To be honest, I had never heard of Albert Ball, despite there being a public monument dedicated to him in Nottingham of which this sculpture is a model. Ball (1896-1917), who was born in Nottingham, joined the Royal Flying Corps (predecessor of the Royal Air Force) and was posted to France in 1916. Flying bareheaded and without goggles, he shot down 43 enemy aircraft and a Zeppelin, finally being killed in action on May 7th 1917. My horror of war cannot suppress my wonder at the skill and bravery of this man who – almost inevitably, it seems – met his end in action.
I have a fondness for John Betjeman, both the poet and the quirky but remarkable man – among whose many achievements was his role in saving St Pancras Station from the vandals who would have destroyed it. I like this bust of him by Angela Conner for the way it conveys an “up close” impression of the living and breathing man, the Poet Laureate whose verse and TV presentations endeared him to his generation and beyond.
Yes, I did say I was in a sculpture mood but I am including a painting nonetheless. Radclyffe Hall (1880-1943) is, I am sorry to admit, something of a new discovery for me. If you too do not know Hall, you may be unsure as to whether the portrait is that of a man or a woman. Hall was female but said she felt that she was a man trapped in a woman’s body. At a time when such behaviour was considered scandalous, she dressed in men’s clothes and preferred to be called by the name John, which was given her by her female lover, Mabel Batten. Hall wrote novels and poetry and her best known work is probably the novel The Well of Loneliness, published in 1928, and banned by an intolerant establishment, just as Lady Chatterley’s Lover would be years later. Unlike the latter, however, Hall’s narrative is not sexually explicit and could not be slated as obscene. Just the fact that it deals with lesbianism was enough to condemn it.

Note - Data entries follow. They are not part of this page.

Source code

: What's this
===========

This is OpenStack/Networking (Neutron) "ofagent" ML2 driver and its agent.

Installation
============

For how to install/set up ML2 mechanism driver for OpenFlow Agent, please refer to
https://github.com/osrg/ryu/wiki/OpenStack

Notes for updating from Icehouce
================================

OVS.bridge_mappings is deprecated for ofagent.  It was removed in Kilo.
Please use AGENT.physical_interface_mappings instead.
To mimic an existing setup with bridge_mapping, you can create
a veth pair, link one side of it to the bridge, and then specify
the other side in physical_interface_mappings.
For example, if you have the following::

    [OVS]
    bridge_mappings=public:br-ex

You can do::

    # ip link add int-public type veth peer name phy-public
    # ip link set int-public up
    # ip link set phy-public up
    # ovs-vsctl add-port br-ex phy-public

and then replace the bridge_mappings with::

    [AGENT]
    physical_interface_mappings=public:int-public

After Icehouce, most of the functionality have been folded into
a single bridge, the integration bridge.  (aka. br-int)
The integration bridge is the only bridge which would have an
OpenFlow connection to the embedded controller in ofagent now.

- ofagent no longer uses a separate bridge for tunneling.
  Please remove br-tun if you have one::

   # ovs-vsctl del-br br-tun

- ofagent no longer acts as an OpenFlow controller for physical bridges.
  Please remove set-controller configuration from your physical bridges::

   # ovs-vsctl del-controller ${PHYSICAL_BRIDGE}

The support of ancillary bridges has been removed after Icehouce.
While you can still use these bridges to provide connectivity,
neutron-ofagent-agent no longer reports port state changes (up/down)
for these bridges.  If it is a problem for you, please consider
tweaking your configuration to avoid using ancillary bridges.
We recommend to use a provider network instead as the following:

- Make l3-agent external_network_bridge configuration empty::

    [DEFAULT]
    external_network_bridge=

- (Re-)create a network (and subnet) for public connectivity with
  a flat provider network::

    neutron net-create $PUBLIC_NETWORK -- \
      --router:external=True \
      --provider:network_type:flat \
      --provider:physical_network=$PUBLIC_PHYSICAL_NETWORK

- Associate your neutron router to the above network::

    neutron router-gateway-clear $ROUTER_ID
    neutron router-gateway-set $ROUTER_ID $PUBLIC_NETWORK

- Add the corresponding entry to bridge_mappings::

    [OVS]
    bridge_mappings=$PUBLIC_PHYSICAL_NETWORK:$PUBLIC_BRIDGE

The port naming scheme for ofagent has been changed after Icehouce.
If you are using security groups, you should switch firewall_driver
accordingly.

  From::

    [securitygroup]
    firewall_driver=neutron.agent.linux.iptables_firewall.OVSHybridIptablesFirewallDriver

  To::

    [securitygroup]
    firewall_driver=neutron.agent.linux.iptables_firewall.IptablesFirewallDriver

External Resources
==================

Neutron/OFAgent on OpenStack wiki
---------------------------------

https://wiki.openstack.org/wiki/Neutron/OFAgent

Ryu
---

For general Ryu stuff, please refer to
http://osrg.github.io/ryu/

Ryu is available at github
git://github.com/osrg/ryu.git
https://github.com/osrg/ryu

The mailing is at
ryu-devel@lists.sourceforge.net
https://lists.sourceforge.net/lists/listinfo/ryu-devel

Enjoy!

I am currently reading it and though I have not yet progressed very far, I am very impressed with it.
I took a photo of this impressive set of representatives and that august body, the Great and the Good. I didn’t stop to record their identities and naming them is left as an exercise to the reader 🙂 Just to get you started, Charles Darwin is third from left on the top shelf. (Sorry, no prizes!)
1For a masterly portrayal of 19th-century shopping as a passion and a way of upstaging rivals, see Emile Zola’s Au Bonheur des Dames.